Search the listing below, and show each line that includes the word "index".

/---

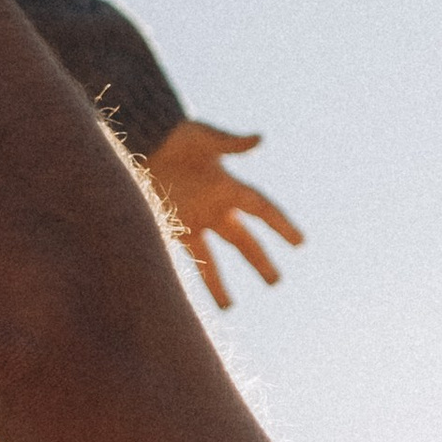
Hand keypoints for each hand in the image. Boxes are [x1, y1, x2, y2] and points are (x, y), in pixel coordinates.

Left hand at [146, 119, 304, 309]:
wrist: (141, 140)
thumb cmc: (174, 135)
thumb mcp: (203, 137)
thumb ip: (230, 143)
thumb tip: (260, 138)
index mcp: (228, 185)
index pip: (262, 210)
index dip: (281, 225)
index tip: (300, 243)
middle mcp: (214, 206)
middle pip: (243, 240)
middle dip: (259, 260)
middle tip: (276, 282)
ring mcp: (194, 218)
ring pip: (212, 257)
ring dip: (219, 281)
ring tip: (228, 307)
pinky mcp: (172, 224)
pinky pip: (186, 255)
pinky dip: (192, 273)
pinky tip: (193, 294)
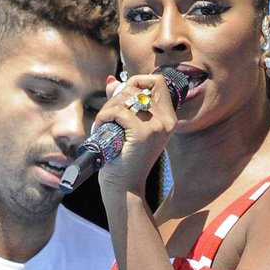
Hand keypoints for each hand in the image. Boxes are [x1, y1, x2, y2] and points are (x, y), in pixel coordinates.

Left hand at [94, 70, 178, 197]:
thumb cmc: (124, 160)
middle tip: (108, 115)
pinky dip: (105, 116)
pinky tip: (101, 127)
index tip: (122, 96)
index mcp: (168, 118)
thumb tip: (112, 81)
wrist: (125, 188)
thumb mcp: (127, 127)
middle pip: (138, 87)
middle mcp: (167, 120)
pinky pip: (118, 111)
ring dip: (108, 107)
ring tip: (104, 124)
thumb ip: (122, 102)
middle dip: (117, 96)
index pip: (157, 81)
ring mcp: (157, 126)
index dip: (137, 81)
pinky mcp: (143, 133)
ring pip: (126, 98)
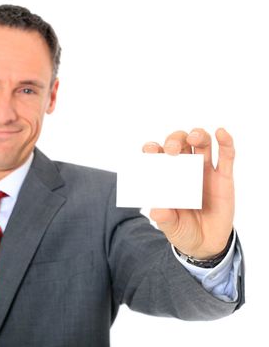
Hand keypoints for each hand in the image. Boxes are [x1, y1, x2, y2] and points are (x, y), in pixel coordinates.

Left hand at [142, 128, 234, 258]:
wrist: (206, 244)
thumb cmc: (183, 229)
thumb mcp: (171, 226)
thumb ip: (164, 218)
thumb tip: (157, 210)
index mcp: (167, 176)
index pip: (158, 156)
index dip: (153, 149)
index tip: (150, 150)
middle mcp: (184, 169)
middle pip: (180, 144)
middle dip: (175, 140)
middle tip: (171, 150)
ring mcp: (205, 171)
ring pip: (203, 144)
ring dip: (198, 135)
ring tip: (194, 138)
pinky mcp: (223, 177)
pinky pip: (227, 156)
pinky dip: (226, 142)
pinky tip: (221, 133)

\---

- Answer area
index mcp: (228, 185)
index pip: (262, 210)
index dip: (281, 225)
index tip: (300, 243)
index tip: (122, 96)
index mcp: (168, 118)
index pip: (157, 81)
index dip: (137, 81)
index mcp: (167, 176)
index pip: (158, 156)
index dip: (153, 149)
index tip: (150, 150)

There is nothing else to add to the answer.